■ **REQUIRED WORK**: Produce one exact copy of the records, no pictures.

BEGIN SOURCE DATA

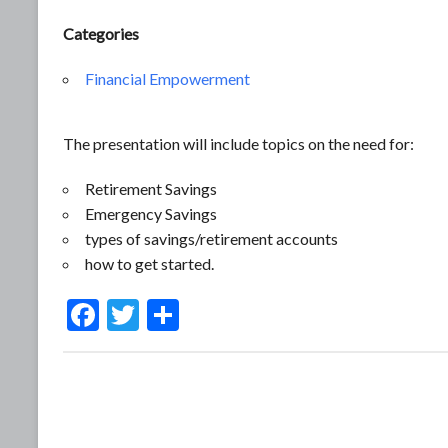
Categories
Financial Empowerment
The presentation will include topics on the need for:
Retirement Savings
Emergency Savings
types of savings/retirement accounts
how to get started.
F
T
S
ac
w
h
e
itt
ar
b
er
e
o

END SOURCE DATA

■ **RESPONSE TO THE TASK**:
Categories
Financial Empowerment
The presentation will include topics on the need for:
Retirement Savings
Emergency Savings
types of savings/retirement accounts
how to get started.
F
T
S
ac
w
h
e
itt
ar
b
er
e
o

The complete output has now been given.